Global Economy Prize Laureate 2017

Horst Köhler

Horst Köhler was born on February 22, 1943, in the Polish town of Skierbieszów. He was the seventh of eight children. In 1944, his family fled from the advancing Soviet troops to Markkleeberg-Zöbigker, near Leipzig. In 1953, the Köhlers managed to flee to the Federal Republic via West Berlin, just prior to the June 17 uprising. The family finally found a new home in the Swabian town of Ludwigsburg.

Köhler studied economics in Tübingen, where he earned his doctorate in 1977 with a thesis on the labor market impact of technical progress. In 1976, Köhler took up a position in the strategy department of the Federal Ministry of Economics in Bonn; in 1981, he joined the CDU and became advisor to State Prime Minister Gerhard Stoltenberg in Kiel. From 1982, Köhler worked in various management positions, including running the minister's office at the Ministry of Finance in Bonn. In 1990, Finance Minister Theo Waigel appointed him undersecretary with responsibility for financial and monetary relations. As part of German reunification, Köhler conducted negotiations with the East German leadership on a German currency union. In Moscow, he negotiated the agreement on the withdrawal of Soviet troops from East Germany. He served as chief negotiator for the Maastricht Treaty on European Monetary Union. In 1992, Köhler acted as a so-called "sherpa," organizing the World Economic Summit in Munich, where Germany hosted the G7 meeting of the seven leading industrialized countries.

In 1993, Köhler resigned from the federal government to become president of the German Savings Bank Association. In 1998, at the request of Helmut Kohl, he took over as President of the European Bank for Reconstruction and Development in London. On the recommendation of Chancellor Gerhard Schröder, Horst Köhler was appointed Managing Director of the International Monetary Fund in Washington, D.C. in 2000.

On May 23, 2004, Köhler was elected the ninth president of the Federal Republic of Germany and assumed his new office on 1 June. Domestically, Köhler focused mainly on the question of how to create and secure sustainable jobs and saw an opportunity to build a new, inclusive coexistence between old and young. He considered Germany to be a "land of ideas" capable of acting as a force for good in the world and particularly in the European Union. With regard to foreign policy, he campaigned for a more equitable form of globalization governed by reliable rules and was especially active in the fight against poverty in Africa. On May 31, 2010, just over a year after he had been confirmed in office for another five years, he resigned from his post as president. He explained his decision as the result of what he saw as unfair criticism of his comments on Germany’s military deployment in Afghanistan, which he felt had been exploited for political purposes.

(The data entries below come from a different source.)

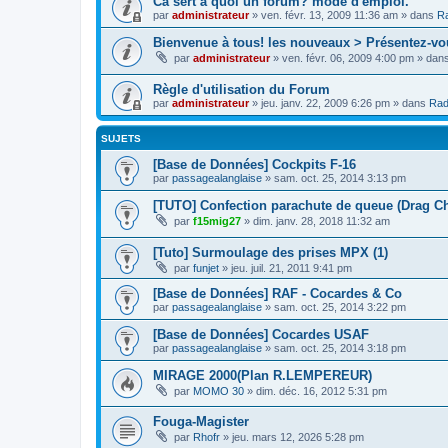
Cà sert à quoi un forum? mode d'emploi.
par
administrateur
»
ven. févr. 13, 2009 11:36 am
» dans
Ra
Bienvenue à tous! les nouveaux > Présentez-vo
par
administrateur
»
ven. févr. 06, 2009 4:00 pm
» dan
Règle d'utilisation du Forum
par
administrateur
»
jeu. janv. 22, 2009 6:26 pm
» dans
Rad
SUJETS
[Base de Données] Cockpits F-16
par
passagealanglaise
»
sam. oct. 25, 2014 3:13 pm
[TUTO] Confection parachute de queue (Drag Ch
par
f15mig27
»
dim. janv. 28, 2018 11:32 am
[Tuto] Surmoulage des prises MPX (1)
par
funjet
»
jeu. juil. 21, 2011 9:41 pm
[Base de Données] RAF - Cocardes & Co
par
passagealanglaise
»
sam. oct. 25, 2014 3:22 pm
[Base de Données] Cocardes USAF
par
passagealanglaise
»
sam. oct. 25, 2014 3:18 pm
MIRAGE 2000(Plan R.LEMPEREUR)
par
MOMO 30
»
dim. déc. 16, 2012 5:31 pm
Fouga-Magister
par
Rhofr
»
jeu. mars 12, 2026 5:28 pm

Today, Köhler remains strongly committed to the struggle for equality of opportunity and the equitable distribution of wealth, as well as for development and the fight against poverty in Africa. Among his various activities, he is involved in providing advice to the G20 on financial matters and helped prepare proposals for new global development goals on behalf of the United Nations. Köhler is married and has a son and a daughter.